• **Given request**:
Starting at the beginning of the records and ending at the line containing "picture [17, 153, 945, 768]", lay out these records as a two-column CSV named instruction and output, one row per record with its text and its answer. Put each value in a single quoted field, with line breaks changed to spaces.

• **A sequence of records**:
_ _ _ _ _
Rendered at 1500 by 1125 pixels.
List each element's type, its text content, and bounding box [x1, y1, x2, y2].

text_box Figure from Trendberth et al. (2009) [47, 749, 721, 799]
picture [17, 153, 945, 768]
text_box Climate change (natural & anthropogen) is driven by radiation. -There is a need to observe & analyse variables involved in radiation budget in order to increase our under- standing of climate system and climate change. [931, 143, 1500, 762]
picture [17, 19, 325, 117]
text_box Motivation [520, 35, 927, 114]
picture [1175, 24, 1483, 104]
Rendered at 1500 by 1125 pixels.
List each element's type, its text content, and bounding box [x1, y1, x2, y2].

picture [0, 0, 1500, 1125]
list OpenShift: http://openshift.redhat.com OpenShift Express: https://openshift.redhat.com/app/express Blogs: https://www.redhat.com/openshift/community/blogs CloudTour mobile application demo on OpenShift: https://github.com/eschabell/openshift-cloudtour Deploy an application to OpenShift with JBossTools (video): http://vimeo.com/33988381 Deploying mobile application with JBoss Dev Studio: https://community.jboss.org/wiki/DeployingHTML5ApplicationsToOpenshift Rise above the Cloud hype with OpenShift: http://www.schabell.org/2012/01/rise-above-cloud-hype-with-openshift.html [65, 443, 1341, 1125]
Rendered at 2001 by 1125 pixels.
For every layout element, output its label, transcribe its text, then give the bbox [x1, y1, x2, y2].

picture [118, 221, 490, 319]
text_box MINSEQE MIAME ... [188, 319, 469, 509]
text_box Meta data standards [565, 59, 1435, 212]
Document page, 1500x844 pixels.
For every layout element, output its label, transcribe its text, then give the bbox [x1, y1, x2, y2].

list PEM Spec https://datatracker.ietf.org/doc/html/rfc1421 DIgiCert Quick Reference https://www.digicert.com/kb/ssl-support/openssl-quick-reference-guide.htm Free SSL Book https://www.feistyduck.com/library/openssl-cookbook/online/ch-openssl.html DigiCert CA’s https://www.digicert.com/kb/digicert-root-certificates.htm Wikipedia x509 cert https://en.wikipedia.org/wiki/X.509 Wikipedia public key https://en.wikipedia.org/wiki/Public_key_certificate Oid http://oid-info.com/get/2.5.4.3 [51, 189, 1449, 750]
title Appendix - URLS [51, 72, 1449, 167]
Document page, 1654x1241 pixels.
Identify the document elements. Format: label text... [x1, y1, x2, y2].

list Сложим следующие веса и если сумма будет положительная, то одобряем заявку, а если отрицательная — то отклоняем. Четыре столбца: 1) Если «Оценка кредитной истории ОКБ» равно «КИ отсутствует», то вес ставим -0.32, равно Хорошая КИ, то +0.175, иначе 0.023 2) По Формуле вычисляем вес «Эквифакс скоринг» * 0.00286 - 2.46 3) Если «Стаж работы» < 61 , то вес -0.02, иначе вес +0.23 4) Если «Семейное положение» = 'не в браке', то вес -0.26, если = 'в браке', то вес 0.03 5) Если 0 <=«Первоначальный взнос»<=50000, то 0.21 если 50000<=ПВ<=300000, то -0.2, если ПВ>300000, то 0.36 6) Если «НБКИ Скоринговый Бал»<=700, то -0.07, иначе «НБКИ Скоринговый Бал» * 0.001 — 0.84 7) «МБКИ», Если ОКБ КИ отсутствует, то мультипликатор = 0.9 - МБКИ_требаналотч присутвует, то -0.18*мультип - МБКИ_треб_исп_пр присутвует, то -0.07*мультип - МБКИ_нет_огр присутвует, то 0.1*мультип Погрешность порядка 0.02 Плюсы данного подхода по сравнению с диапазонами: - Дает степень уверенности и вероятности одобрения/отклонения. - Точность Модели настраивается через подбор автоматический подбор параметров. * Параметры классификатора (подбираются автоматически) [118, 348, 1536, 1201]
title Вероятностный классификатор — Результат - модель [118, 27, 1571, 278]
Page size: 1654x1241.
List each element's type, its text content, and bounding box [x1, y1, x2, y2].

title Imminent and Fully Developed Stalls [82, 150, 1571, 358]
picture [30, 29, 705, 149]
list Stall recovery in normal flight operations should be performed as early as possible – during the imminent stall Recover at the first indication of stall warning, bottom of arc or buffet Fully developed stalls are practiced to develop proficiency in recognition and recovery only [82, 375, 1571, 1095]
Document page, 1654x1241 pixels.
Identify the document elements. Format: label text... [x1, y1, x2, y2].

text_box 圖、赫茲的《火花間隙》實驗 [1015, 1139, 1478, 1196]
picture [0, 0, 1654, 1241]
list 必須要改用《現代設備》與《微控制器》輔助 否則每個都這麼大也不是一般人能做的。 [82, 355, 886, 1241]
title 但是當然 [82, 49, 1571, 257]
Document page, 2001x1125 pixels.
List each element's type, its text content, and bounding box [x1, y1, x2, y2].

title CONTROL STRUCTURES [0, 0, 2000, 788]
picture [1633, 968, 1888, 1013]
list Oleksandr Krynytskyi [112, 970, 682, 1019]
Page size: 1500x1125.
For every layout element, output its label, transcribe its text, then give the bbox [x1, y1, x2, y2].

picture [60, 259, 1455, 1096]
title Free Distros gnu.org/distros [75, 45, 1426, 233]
_ _ _ _ _
• **Complete answer**:
instruction,output
"Rendered at 1500 by 1125 pixels. List each element's type, its text content, and bounding box [x1, y1, x2, y2].","text_box Figure from Trendberth et al. (2009) [47, 749, 721, 799] picture [17, 153, 945, 768]"